Konstantin Wecker in Saarbrücken „Die Leut’ soll’n heulen!“

Saarbrücken · Musik, Poesie, Protest – Konstantin Wecker hat am Samstag in Saarbrücken ein umjubeltes Konzert gegeben. Ein besonderes Bonbon: Man konnte dem „alten Anarcho“ lauschen, wie er als zwölfjähriger Sopran „La Traviata“ sang.

 Den „Willy“ hatte er wieder dabei: Konstantin Wecker am Samstag in der Saarbrücker Congresshalle.
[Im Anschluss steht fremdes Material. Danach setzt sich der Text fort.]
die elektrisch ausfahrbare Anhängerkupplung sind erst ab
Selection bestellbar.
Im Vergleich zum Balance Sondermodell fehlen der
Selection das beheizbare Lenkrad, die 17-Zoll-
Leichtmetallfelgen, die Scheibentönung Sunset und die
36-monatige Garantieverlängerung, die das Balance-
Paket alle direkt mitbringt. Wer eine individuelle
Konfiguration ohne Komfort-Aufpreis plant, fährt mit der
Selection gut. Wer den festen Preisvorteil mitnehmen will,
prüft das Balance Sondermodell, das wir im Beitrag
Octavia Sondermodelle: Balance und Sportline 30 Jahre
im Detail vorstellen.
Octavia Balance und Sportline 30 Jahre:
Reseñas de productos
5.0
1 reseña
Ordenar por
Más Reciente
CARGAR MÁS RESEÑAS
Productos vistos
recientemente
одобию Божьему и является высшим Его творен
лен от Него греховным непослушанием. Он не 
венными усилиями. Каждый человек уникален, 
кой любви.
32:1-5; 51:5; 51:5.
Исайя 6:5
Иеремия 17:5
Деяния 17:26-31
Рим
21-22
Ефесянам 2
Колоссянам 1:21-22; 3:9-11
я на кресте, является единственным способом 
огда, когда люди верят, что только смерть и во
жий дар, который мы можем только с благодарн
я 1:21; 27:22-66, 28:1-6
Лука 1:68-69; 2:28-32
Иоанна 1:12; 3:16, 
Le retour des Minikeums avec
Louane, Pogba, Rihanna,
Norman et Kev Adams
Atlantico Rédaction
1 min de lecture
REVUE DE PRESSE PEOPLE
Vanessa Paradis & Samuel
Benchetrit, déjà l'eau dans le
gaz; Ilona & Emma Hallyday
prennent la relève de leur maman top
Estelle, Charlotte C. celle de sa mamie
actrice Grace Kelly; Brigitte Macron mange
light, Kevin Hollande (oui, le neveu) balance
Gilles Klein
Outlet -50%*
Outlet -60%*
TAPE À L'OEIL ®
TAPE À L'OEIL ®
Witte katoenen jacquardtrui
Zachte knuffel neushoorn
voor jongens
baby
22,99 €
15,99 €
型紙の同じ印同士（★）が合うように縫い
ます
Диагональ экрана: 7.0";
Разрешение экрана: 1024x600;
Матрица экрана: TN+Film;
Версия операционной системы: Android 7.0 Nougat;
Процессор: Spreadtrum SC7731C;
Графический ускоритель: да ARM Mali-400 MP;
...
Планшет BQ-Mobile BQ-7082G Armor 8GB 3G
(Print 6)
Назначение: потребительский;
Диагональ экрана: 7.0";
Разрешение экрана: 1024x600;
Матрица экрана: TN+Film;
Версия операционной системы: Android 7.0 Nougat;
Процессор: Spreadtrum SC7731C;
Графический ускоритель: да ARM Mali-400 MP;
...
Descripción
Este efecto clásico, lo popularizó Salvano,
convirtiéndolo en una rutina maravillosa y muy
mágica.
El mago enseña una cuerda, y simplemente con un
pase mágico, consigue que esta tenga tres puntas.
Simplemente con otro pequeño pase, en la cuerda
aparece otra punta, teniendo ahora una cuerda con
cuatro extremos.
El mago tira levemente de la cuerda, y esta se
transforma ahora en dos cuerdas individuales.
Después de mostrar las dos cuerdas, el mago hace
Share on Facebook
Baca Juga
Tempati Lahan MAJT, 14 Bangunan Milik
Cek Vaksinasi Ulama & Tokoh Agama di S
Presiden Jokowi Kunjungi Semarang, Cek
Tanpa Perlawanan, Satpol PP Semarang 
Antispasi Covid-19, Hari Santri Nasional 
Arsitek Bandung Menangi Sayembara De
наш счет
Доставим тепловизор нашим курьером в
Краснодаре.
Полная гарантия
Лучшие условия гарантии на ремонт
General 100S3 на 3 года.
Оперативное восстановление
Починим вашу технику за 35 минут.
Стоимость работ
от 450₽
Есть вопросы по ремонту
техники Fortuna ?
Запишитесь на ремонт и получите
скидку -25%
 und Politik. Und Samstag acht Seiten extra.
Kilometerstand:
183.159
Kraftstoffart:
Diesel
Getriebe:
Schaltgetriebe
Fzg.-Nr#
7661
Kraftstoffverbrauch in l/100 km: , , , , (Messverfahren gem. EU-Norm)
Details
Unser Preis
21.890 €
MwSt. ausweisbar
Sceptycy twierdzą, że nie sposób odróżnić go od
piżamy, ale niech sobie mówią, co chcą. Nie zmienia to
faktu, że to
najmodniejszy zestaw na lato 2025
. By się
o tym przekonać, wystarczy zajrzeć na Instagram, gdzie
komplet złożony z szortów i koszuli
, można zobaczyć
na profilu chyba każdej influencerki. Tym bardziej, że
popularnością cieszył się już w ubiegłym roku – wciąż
Den „Willy“ hatte er wieder dabei: Konstantin Wecker am Samstag in der Saarbrücker Congresshalle.

Foto: Sebastian Dingler

Am Anfang gibt’s erstmal eine Breitseite in Richtung rechts. Da packt Konstantin Wecker bei seinem Konzert in der Congresshalle noch mal den „Willy“ aus, die Ballade über einen von Neonazis erschlagenen Linken. Er hätte nicht gedacht, dass das Lied noch mal so aktuell werden würde, sagt er. Doch nur der Refrain ist von dem Song übriggeblieben, der Wecker 1977 bekannt machte. Statt Strophen spricht er am Samstagabend nur Text zu seiner Klavierbegleitung, Zeilen wie: „Bei alldem berufen wir uns gebetsmühlenartig auf unsere christlich-abendländischen Werte, die ja alle orientalischer Herkunft sind – jedenfalls wüsste ich nicht, dass die Bibel in Straßburg oder Saarbrücken geschrieben worden wäre.“ Oder: „Gaulands Vogelschiss ist der Tropfen, der das Fass zum Überlaufen bringt, das zuvor schon zum Rand gefüllt war mit Herzlosigkeit und Verharmlosung der Nazi-Diktatur.“

Nach einem weiteren Politsong, „Den Parolen keine Chance“, erklärt Wecker, jetzt habe er ja seinen (wohlbekannten) politischen Standpunkt klargestellt, man dürfe sich nun auf einen poetischen Abend freuen. Das ist natürlich nur ein Scherz, denn der 1947 geborene Sänger äußert als „alter Anarcho“ auch im weiteren Verlauf seine Sicht der Dinge. 1968 war er im idealen Alter für den Protest gegen den „Muff unter den Talaren“,  und davon ist er bis heute geprägt. Er hoffe bezüglich der „Fridays for Future“-Bewegung auf ein neues ’68. Doch der Klimaschutz ist hier weniger Thema als der immerwährende Kampf gegen rechts. So kommt er nach der Pause mit dem Song „Das Leben will lebendig sein“ auf die Bühne – das Lied sei entstanden, nachdem in Chemnitz „tausende Neonazis Ausländer gejagt haben“.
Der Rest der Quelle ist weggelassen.